Wherever the string "部门任一工资低的员工的员工号" occurs in a line of these records, report that line.

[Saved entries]
○ ○ ○

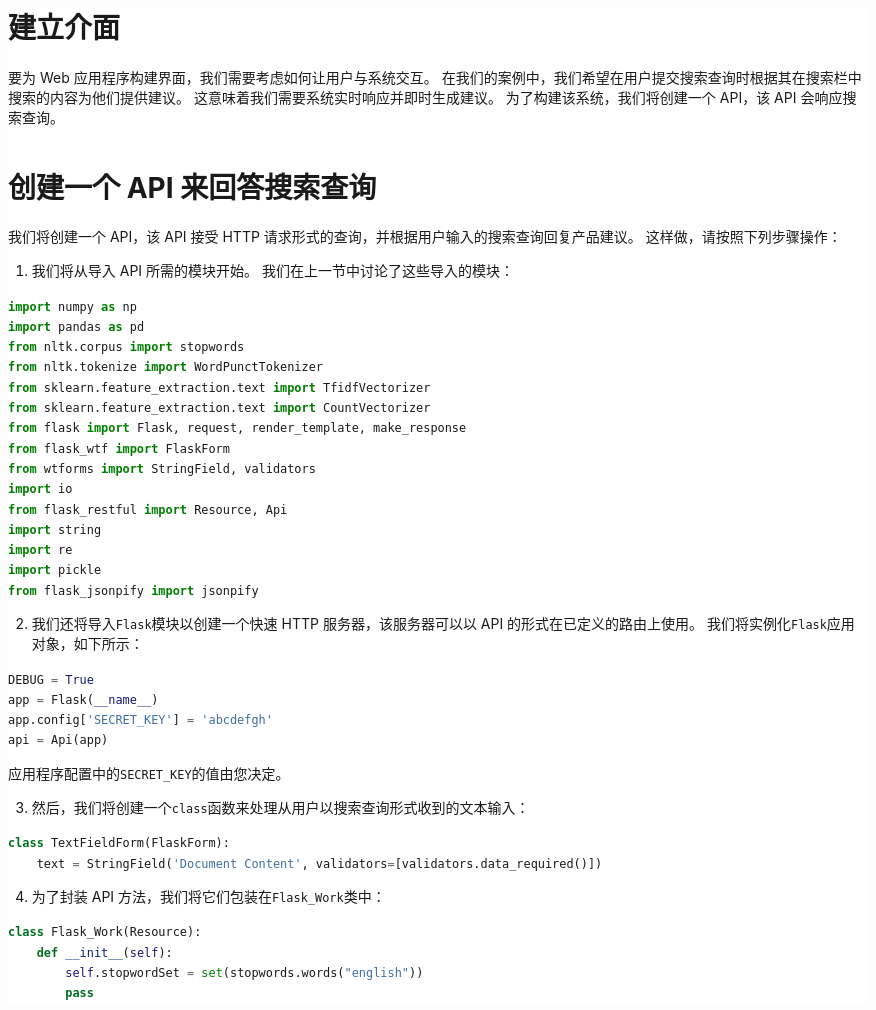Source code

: # 建立介面

要为 Web 应用程序构建界面，我们需要考虑如何让用户与系统交互。 在我们的案例中，我们希望在用户提交搜索查询时根据其在搜索栏中搜索的内容为他们提供建议。 这意味着我们需要系统实时响应并即时生成建议。 为了构建该系统，我们将创建一个 API，该 API 会响应搜索查询。

# 创建一个 API 来回答搜索查询

我们将创建一个 API，该 API 接受 HTTP 请求形式的查询，并根据用户输入的搜索查询回复产品建议。 这样做，请按照下列步骤操作：

1.  我们将从导入 API 所需的模块开始。 我们在上一节中讨论了这些导入的模块：

```py
import numpy as np
import pandas as pd
from nltk.corpus import stopwords
from nltk.tokenize import WordPunctTokenizer
from sklearn.feature_extraction.text import TfidfVectorizer
from sklearn.feature_extraction.text import CountVectorizer
from flask import Flask, request, render_template, make_response
from flask_wtf import FlaskForm
from wtforms import StringField, validators
import io
from flask_restful import Resource, Api
import string
import re
import pickle
from flask_jsonpify import jsonpify
```

2.  我们还将导入`Flask`模块以创建一个快速 HTTP 服务器，该服务器可以以 API 的形式在已定义的路由上使用。 我们将实例化`Flask`应用对象，如下所示：

```py
DEBUG = True
app = Flask(__name__)
app.config['SECRET_KEY'] = 'abcdefgh'
api = Api(app)
```

应用程序配置中的`SECRET_KEY`的值由您决定。

3.  然后，我们将创建一个`class`函数来处理从用户以搜索查询形式收到的文本输入：

```py
class TextFieldForm(FlaskForm):
    text = StringField('Document Content', validators=[validators.data_required()])
```

4.  为了封装 API 方法，我们将它们包装在`Flask_Work`类中：

```py
class Flask_Work(Resource):
    def __init__(self):
        self.stopwordSet = set(stopwords.words("english"))
        pass
```
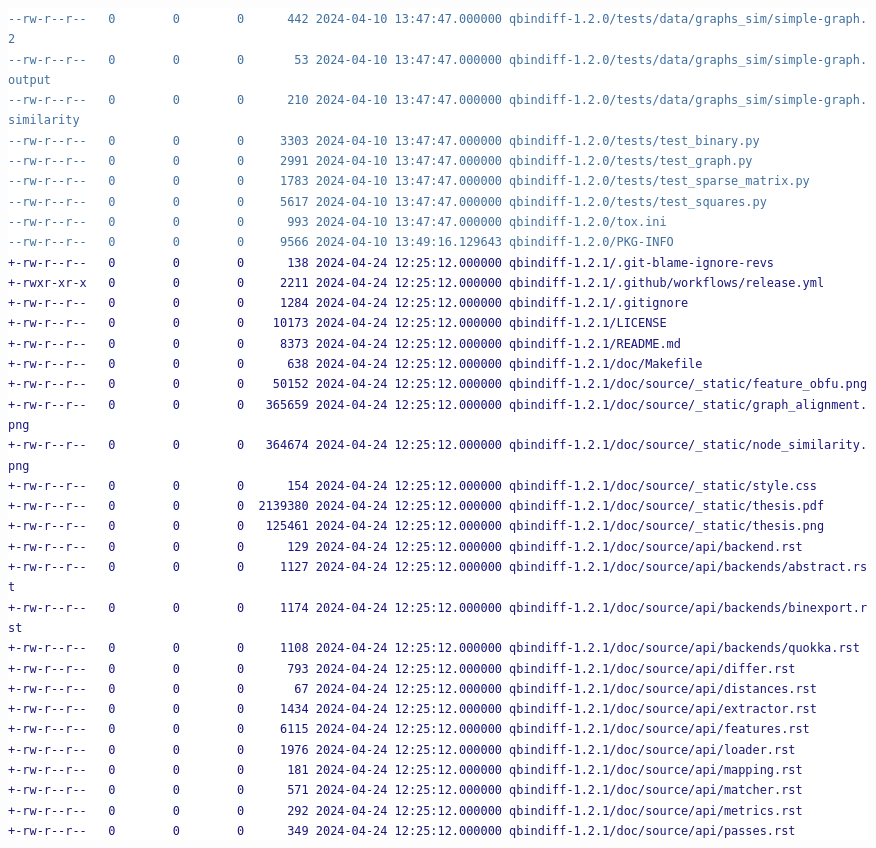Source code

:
 ```diff
--rw-r--r--   0        0        0      442 2024-04-10 13:47:47.000000 qbindiff-1.2.0/tests/data/graphs_sim/simple-graph.2
--rw-r--r--   0        0        0       53 2024-04-10 13:47:47.000000 qbindiff-1.2.0/tests/data/graphs_sim/simple-graph.output
--rw-r--r--   0        0        0      210 2024-04-10 13:47:47.000000 qbindiff-1.2.0/tests/data/graphs_sim/simple-graph.similarity
--rw-r--r--   0        0        0     3303 2024-04-10 13:47:47.000000 qbindiff-1.2.0/tests/test_binary.py
--rw-r--r--   0        0        0     2991 2024-04-10 13:47:47.000000 qbindiff-1.2.0/tests/test_graph.py
--rw-r--r--   0        0        0     1783 2024-04-10 13:47:47.000000 qbindiff-1.2.0/tests/test_sparse_matrix.py
--rw-r--r--   0        0        0     5617 2024-04-10 13:47:47.000000 qbindiff-1.2.0/tests/test_squares.py
--rw-r--r--   0        0        0      993 2024-04-10 13:47:47.000000 qbindiff-1.2.0/tox.ini
--rw-r--r--   0        0        0     9566 2024-04-10 13:49:16.129643 qbindiff-1.2.0/PKG-INFO
+-rw-r--r--   0        0        0      138 2024-04-24 12:25:12.000000 qbindiff-1.2.1/.git-blame-ignore-revs
+-rwxr-xr-x   0        0        0     2211 2024-04-24 12:25:12.000000 qbindiff-1.2.1/.github/workflows/release.yml
+-rw-r--r--   0        0        0     1284 2024-04-24 12:25:12.000000 qbindiff-1.2.1/.gitignore
+-rw-r--r--   0        0        0    10173 2024-04-24 12:25:12.000000 qbindiff-1.2.1/LICENSE
+-rw-r--r--   0        0        0     8373 2024-04-24 12:25:12.000000 qbindiff-1.2.1/README.md
+-rw-r--r--   0        0        0      638 2024-04-24 12:25:12.000000 qbindiff-1.2.1/doc/Makefile
+-rw-r--r--   0        0        0    50152 2024-04-24 12:25:12.000000 qbindiff-1.2.1/doc/source/_static/feature_obfu.png
+-rw-r--r--   0        0        0   365659 2024-04-24 12:25:12.000000 qbindiff-1.2.1/doc/source/_static/graph_alignment.png
+-rw-r--r--   0        0        0   364674 2024-04-24 12:25:12.000000 qbindiff-1.2.1/doc/source/_static/node_similarity.png
+-rw-r--r--   0        0        0      154 2024-04-24 12:25:12.000000 qbindiff-1.2.1/doc/source/_static/style.css
+-rw-r--r--   0        0        0  2139380 2024-04-24 12:25:12.000000 qbindiff-1.2.1/doc/source/_static/thesis.pdf
+-rw-r--r--   0        0        0   125461 2024-04-24 12:25:12.000000 qbindiff-1.2.1/doc/source/_static/thesis.png
+-rw-r--r--   0        0        0      129 2024-04-24 12:25:12.000000 qbindiff-1.2.1/doc/source/api/backend.rst
+-rw-r--r--   0        0        0     1127 2024-04-24 12:25:12.000000 qbindiff-1.2.1/doc/source/api/backends/abstract.rst
+-rw-r--r--   0        0        0     1174 2024-04-24 12:25:12.000000 qbindiff-1.2.1/doc/source/api/backends/binexport.rst
+-rw-r--r--   0        0        0     1108 2024-04-24 12:25:12.000000 qbindiff-1.2.1/doc/source/api/backends/quokka.rst
+-rw-r--r--   0        0        0      793 2024-04-24 12:25:12.000000 qbindiff-1.2.1/doc/source/api/differ.rst
+-rw-r--r--   0        0        0       67 2024-04-24 12:25:12.000000 qbindiff-1.2.1/doc/source/api/distances.rst
+-rw-r--r--   0        0        0     1434 2024-04-24 12:25:12.000000 qbindiff-1.2.1/doc/source/api/extractor.rst
+-rw-r--r--   0        0        0     6115 2024-04-24 12:25:12.000000 qbindiff-1.2.1/doc/source/api/features.rst
+-rw-r--r--   0        0        0     1976 2024-04-24 12:25:12.000000 qbindiff-1.2.1/doc/source/api/loader.rst
+-rw-r--r--   0        0        0      181 2024-04-24 12:25:12.000000 qbindiff-1.2.1/doc/source/api/mapping.rst
+-rw-r--r--   0        0        0      571 2024-04-24 12:25:12.000000 qbindiff-1.2.1/doc/source/api/matcher.rst
+-rw-r--r--   0        0        0      292 2024-04-24 12:25:12.000000 qbindiff-1.2.1/doc/source/api/metrics.rst
+-rw-r--r--   0        0        0      349 2024-04-24 12:25:12.000000 qbindiff-1.2.1/doc/source/api/passes.rst
```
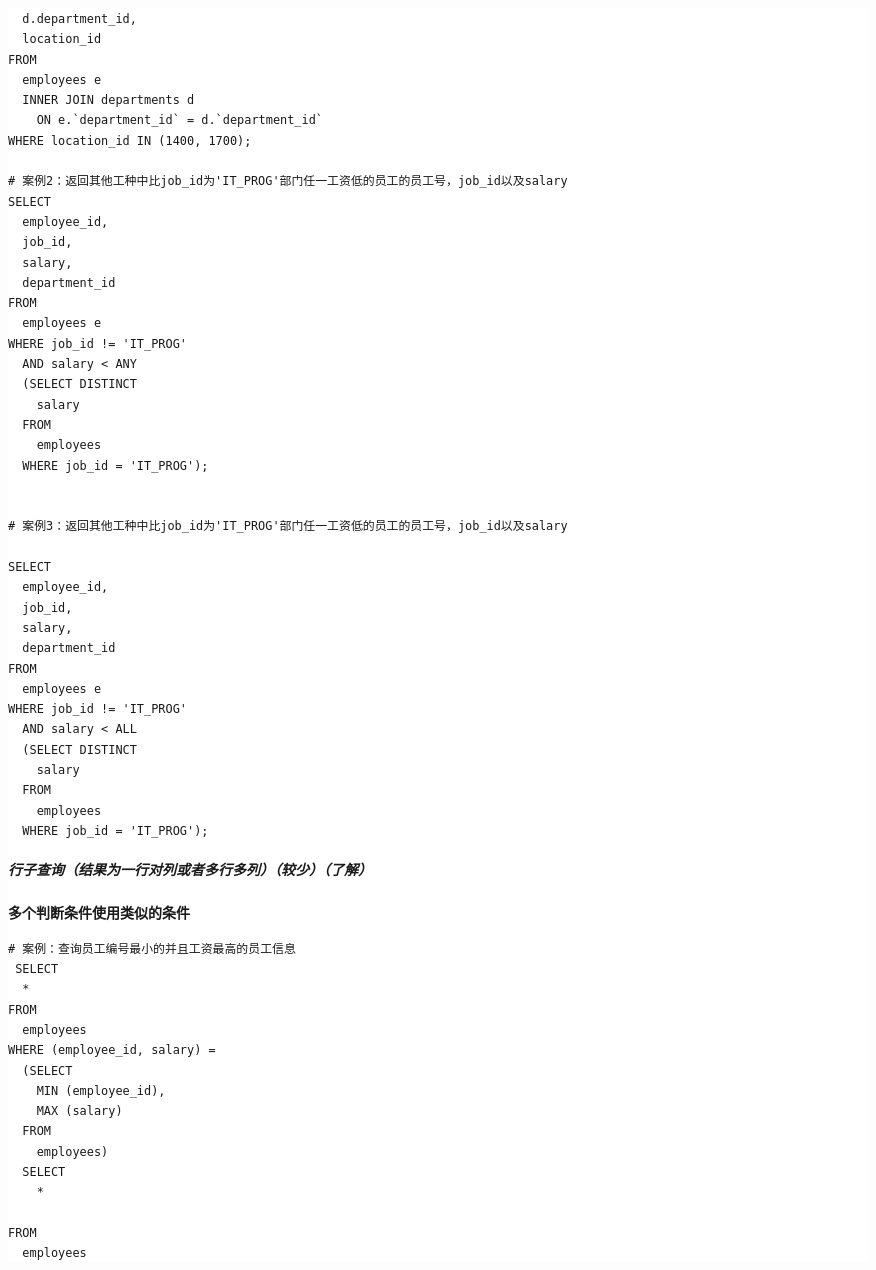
 ```mysql
  d.department_id, 
  location_id
FROM
  employees e
  INNER JOIN departments d
    ON e.`department_id` = d.`department_id`
WHERE location_id IN (1400, 1700);

# 案例2：返回其他工种中比job_id为'IT_PROG'部门任一工资低的员工的员工号，job_id以及salary
SELECT
  employee_id,
  job_id,
  salary,
  department_id
FROM
  employees e
WHERE job_id != 'IT_PROG'
  AND salary < ANY
  (SELECT DISTINCT
    salary
  FROM
    employees
  WHERE job_id = 'IT_PROG');


# 案例3：返回其他工种中比job_id为'IT_PROG'部门任一工资低的员工的员工号，job_id以及salary

SELECT
  employee_id,
  job_id,
  salary,
  department_id
FROM
  employees e
WHERE job_id != 'IT_PROG'
  AND salary < ALL
  (SELECT DISTINCT
    salary
  FROM
    employees
  WHERE job_id = 'IT_PROG');
```

##### 行子查询（结果为一行对列或者多行多列）（较少）（了解）

**多个判断条件使用类似的条件**

```mysql
# 案例：查询员工编号最小的并且工资最高的员工信息
 SELECT
  *
FROM
  employees
WHERE (employee_id, salary) =
  (SELECT
    MIN (employee_id),
    MAX (salary)
  FROM
    employees)
  SELECT
    *
  
FROM
  employees
```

○ ○ ○

* [Worked solution]
# 案例2：返回其他工种中比job_id为'IT_PROG'部门任一工资低的员工的员工号，job_id以及salary
# 案例3：返回其他工种中比job_id为'IT_PROG'部门任一工资低的员工的员工号，job_id以及salary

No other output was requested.